In the Garden of Gethsemane the disciples had fallen asleep when Jesus had asked them to stay awake; they turned their heads away when he had asked them to pray and keep watch. They felt the heaviness of their eyes instead of the heaviness of the moment, though Jesus repeatedly tried to stir them. It was a day of failings. Peter emphatically denied that he would deny Christ three times before morning as Jesus had predicted, until the rooster crowed and Peter knew what he had done and wept bitterly.

What do you do with despair? What do you do when you know that you have messed up, when you know that you have missed an opportunity, when it seems that all of your shortcomings are written in large print on your forehead and there is no going back with an eraser?

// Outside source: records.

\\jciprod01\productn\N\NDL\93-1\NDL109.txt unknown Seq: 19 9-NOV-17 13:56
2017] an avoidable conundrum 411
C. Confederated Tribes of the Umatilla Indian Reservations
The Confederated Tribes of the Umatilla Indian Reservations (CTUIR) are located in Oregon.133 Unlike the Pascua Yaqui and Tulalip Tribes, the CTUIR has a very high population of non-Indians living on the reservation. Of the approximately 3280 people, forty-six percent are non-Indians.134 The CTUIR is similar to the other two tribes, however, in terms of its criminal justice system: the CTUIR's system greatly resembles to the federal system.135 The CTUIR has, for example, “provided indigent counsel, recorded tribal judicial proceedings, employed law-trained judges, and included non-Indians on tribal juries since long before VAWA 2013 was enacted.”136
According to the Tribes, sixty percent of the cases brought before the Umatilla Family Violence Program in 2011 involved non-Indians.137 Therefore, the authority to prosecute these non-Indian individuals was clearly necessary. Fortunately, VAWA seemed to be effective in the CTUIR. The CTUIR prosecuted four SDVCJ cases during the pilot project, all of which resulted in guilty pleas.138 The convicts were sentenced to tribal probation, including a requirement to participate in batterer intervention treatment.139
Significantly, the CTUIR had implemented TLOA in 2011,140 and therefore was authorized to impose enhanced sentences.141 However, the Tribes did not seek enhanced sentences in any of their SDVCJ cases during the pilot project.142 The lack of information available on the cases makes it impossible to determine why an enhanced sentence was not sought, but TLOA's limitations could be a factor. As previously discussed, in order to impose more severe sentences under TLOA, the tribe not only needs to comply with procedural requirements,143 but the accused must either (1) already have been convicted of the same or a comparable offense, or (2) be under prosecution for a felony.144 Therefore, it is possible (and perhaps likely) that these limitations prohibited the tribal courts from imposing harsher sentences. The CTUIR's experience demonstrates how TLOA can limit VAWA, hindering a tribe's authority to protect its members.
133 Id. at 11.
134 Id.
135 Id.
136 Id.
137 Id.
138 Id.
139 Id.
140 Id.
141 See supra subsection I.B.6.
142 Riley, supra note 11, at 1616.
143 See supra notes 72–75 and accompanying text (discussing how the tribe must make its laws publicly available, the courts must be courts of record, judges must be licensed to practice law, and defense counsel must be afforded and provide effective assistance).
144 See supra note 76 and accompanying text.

It is a common human tendency to walk away from a ruined moment thoroughly defeated. But where do you go? And how long do you remain in your defeat? Are you one who throws up her hands and stops trying? Do you mentally beat yourself up? Do you carry your guilt as if paying penitence? Are you, in the words of George MacDonald, housing a conscience which does its duty so well that it makes the whole house uncomfortable?

Christian author Joni Eareckson Tada knows intimately what the face of despair looks like. Injured in a diving accident that left her paralyzed, she has often referred to her wheelchair as her “crown.” But she did not always have such a perspective. When she first became disabled, Joni explains that she was convinced she had missed God’s best for her, and that God was now forced to go with some divine Plan B.

Do we, in our assailings or failings, hold a similar perspective? In the regret of a missed opportunity, the guilt of a failed moment, the despair of an irreversible situation, it is understandable that we sometimes sink into the hopeless thought that it is all over. It is easy to beat ourselves up, to despairingly ponder what it means to have missed God’s best, and to believe that somehow, with a frown, God must now come in and adjust His plan for our lives.

How significant, then, are Christ’s words to his despairing disciples, and to those of us who have ever felt the sting of regret. To those who had fallen asleep, Jesus said, “Rise, let us be going” (Matthew 26:46). To Peter who had denied him three times, Jesus said, “Feed my lambs” (John 21:17). Jesus offers two commands, neither asking them to sit in a corner and think about what they’d done, nor asking them to carry their sense of guilt for a time before thoroughly moving on. He simply said, “Go” and asked for their obedience.

For the disciples, it was a day of failings. For God, it was the fullness of time, the moment in history when the floodgates of heaven were opened, and failed days and missed moments and broken lives were forever offered a hope that does not let us down. There are days that we can never get back, words we can’t take back, and times when we have certainly failed. Yet in Christ, all is never lost. But all is gained. For in Christ we are accepted, redeemed through his blood, forgiven of our sins. In Christ we are adopted, received as children of God, loved as heirs of the promise, according to the riches of His grace, the purpose of His will. Do not despair. Go and follow.